QUESTIONS:
1. According to the Colby news items, on what dates does the Knock on Wood Guitarfest return to Waterville?
2. Carry on the Colby news items from the point where they stop.

TEXT UNDER STUDY:
Segment Open
With events on campus and off, the Knock on Wood Guitarfest returns to Waterville April 18-19, with workshops and concerts featuring varied techniques and genres by an array of master musicians. This is the fourth annual edition, all with Colby as one of the sponsors, and this year Colby artist-in-residence and sarod virtuoso Aditya Verma joins the lineup.
Escar Kusema '09 won a third-place award for a neuroscience poster at the New England Science Symposium at Harvard University April 6, and Aynara Chavez-Munoz '08 received an honorable mention. The competition involved hundreds of graduate and undergraduate projects. Kusema's poster is titled "Cellular mechanisms of melatonin-induced and calmodulin-inhibited neurite growth in crustacean x-organ cells." Chavez-Munoz's is "Mifeprisone reduces HPA-axis responsivity and increases neuronal activation in prefrontal cortex following acute stress." Both will be presented in the upcoming Colby Undergraduate Research Symposium.
Segment Closed
Saved entries:
Segment Open
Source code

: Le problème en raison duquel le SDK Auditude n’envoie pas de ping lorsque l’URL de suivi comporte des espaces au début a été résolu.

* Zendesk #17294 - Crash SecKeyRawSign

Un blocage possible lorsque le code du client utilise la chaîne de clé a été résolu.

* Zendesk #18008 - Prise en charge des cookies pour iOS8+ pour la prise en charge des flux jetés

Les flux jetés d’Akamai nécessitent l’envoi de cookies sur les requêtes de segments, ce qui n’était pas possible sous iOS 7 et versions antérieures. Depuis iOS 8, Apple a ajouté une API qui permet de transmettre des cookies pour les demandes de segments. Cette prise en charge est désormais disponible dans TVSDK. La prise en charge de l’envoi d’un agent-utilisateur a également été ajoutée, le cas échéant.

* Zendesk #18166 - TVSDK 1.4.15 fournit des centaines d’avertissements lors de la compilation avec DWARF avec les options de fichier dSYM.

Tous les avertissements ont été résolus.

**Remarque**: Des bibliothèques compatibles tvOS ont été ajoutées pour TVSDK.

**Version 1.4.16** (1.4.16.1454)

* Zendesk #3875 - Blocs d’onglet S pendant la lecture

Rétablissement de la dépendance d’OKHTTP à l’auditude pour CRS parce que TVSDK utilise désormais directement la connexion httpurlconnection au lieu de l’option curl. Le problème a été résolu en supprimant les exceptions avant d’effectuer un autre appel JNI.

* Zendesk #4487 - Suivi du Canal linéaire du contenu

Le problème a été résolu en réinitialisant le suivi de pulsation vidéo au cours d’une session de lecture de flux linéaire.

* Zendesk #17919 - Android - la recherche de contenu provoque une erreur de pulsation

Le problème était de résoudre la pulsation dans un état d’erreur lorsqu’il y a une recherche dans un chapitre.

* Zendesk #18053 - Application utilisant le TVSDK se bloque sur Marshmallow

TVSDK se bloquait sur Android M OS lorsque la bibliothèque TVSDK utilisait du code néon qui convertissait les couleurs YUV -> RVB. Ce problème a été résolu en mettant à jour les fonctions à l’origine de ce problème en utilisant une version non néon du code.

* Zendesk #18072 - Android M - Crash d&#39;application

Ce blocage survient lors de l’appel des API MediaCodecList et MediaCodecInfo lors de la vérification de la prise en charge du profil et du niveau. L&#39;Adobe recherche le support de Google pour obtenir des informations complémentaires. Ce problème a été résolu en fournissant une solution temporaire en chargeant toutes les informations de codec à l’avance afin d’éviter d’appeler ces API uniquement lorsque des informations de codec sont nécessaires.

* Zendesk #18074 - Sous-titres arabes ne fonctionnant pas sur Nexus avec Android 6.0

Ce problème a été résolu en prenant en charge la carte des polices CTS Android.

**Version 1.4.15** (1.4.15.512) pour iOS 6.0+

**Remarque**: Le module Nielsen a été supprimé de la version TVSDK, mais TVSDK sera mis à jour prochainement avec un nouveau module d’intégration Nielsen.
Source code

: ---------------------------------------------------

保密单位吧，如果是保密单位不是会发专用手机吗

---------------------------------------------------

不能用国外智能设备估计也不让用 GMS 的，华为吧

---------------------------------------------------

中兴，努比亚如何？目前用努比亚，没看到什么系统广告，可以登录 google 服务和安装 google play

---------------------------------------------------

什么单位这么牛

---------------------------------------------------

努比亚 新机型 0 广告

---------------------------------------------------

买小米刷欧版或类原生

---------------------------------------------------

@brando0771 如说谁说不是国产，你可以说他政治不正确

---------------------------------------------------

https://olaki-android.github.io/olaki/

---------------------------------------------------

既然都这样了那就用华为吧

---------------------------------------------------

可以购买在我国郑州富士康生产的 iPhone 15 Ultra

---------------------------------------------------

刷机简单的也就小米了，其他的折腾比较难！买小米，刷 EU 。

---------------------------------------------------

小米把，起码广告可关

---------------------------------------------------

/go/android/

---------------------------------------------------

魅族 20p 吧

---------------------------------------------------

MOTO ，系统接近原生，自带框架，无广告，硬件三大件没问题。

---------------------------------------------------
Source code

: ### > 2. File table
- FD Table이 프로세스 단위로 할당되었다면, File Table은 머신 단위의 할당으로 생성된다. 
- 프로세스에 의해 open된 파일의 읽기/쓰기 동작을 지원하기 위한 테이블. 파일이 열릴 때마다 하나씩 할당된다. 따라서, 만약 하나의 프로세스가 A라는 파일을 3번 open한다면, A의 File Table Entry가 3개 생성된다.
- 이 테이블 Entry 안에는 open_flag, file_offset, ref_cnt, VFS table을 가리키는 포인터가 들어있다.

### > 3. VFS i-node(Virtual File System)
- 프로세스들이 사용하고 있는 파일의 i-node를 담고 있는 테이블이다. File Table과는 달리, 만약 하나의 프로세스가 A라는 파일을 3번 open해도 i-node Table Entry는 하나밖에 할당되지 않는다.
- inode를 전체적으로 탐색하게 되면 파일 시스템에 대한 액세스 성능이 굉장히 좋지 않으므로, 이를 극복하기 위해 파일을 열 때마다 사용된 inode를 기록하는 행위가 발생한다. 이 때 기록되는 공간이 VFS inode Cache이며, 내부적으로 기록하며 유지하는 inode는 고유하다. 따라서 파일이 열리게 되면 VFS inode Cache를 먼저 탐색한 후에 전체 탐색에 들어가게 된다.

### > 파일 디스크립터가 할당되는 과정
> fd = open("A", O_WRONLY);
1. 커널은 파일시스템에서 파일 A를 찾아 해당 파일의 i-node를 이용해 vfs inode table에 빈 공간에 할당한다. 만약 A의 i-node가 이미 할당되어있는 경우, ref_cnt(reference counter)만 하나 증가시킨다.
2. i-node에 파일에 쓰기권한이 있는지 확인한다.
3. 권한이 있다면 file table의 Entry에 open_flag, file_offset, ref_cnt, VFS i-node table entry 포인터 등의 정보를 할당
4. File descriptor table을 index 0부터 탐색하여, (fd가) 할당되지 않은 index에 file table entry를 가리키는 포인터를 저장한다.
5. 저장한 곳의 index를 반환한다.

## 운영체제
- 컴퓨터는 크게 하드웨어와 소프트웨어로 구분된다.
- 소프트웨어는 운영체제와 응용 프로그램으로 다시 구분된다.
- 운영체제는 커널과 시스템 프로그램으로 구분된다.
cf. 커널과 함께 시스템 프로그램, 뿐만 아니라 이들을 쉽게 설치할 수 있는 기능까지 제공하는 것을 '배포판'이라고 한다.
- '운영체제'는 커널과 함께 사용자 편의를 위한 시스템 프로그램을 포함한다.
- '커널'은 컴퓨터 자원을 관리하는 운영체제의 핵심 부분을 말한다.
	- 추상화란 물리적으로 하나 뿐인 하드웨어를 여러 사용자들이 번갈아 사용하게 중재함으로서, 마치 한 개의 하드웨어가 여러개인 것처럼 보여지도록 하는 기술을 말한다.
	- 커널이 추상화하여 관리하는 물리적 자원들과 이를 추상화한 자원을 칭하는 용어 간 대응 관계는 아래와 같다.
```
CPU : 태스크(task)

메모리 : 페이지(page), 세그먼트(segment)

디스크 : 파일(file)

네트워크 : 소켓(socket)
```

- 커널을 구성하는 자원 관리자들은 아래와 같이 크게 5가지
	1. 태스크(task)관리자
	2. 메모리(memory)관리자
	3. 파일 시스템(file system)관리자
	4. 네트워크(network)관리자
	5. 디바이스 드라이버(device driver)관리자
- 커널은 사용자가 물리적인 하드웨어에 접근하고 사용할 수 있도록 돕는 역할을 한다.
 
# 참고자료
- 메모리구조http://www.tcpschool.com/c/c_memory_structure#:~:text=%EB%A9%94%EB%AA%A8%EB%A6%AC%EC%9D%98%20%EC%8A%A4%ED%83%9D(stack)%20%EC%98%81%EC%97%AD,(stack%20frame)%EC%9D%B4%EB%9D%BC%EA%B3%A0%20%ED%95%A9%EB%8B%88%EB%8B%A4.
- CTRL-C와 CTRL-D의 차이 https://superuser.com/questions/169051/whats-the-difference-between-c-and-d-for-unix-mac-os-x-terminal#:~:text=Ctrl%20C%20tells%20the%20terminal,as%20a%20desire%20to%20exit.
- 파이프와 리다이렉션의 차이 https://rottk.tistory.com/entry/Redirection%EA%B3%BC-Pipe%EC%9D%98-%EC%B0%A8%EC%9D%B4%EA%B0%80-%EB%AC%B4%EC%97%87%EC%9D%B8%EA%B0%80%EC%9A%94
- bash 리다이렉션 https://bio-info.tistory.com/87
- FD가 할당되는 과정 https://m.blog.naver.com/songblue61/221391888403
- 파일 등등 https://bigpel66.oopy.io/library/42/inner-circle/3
Segment Closed
EXPECTED RESULTS:
1. April 18-19

2.
Biodegradable serving dishes and utensils in Colby's snack bar, including "Spudware" knives, forks, and spoons, are among a wide range of green-friendly initiatives in Dining Services. When you pick up disposable cutlery to eat in the Spa, it's made of potato starch. Cups for cold drinks are made of cornstarch. Properly composted, they disintegrate in 90 days. See Dining Services news, including sustainability initiatives, online.
A Morning Sentinel review of the Waterville Opera House production "Jesus Christ Superstar" highlights the Waterville-Colby collaboration. "Much of the magic of this production is due to the incredible set designed by master craftsman Jim Jenkins, the brilliance of Colby's Jim Thurston's lighting design, and Colby's Christine Nilles, whose costumes are stunning and letter perfect." With shows continuing this weekend, as many as 20 people with Colby connections are involved.
The Outing Club sponsored a half dozen trips over spring break, and this year an insideColby videographer brought back a vodcast about his group's trip to Death Valley. Death Valley comes alive online (along with other videos, podcasts, photos, stories, and more) at insideColby.com
Caroline Theoharides '06 is the winner of a prestigious Graduate Student Research Fellowship in Economics from the National Science Foundation. Her project on migrant remittances was one of just 7% of applications funded. After two years at the Federal Reserve Bank in Boston, Theoharides starts a Ph.D. program in economics at the University of Michigan in September. She talked about her undergraduate studies in a recent Colby magazine story.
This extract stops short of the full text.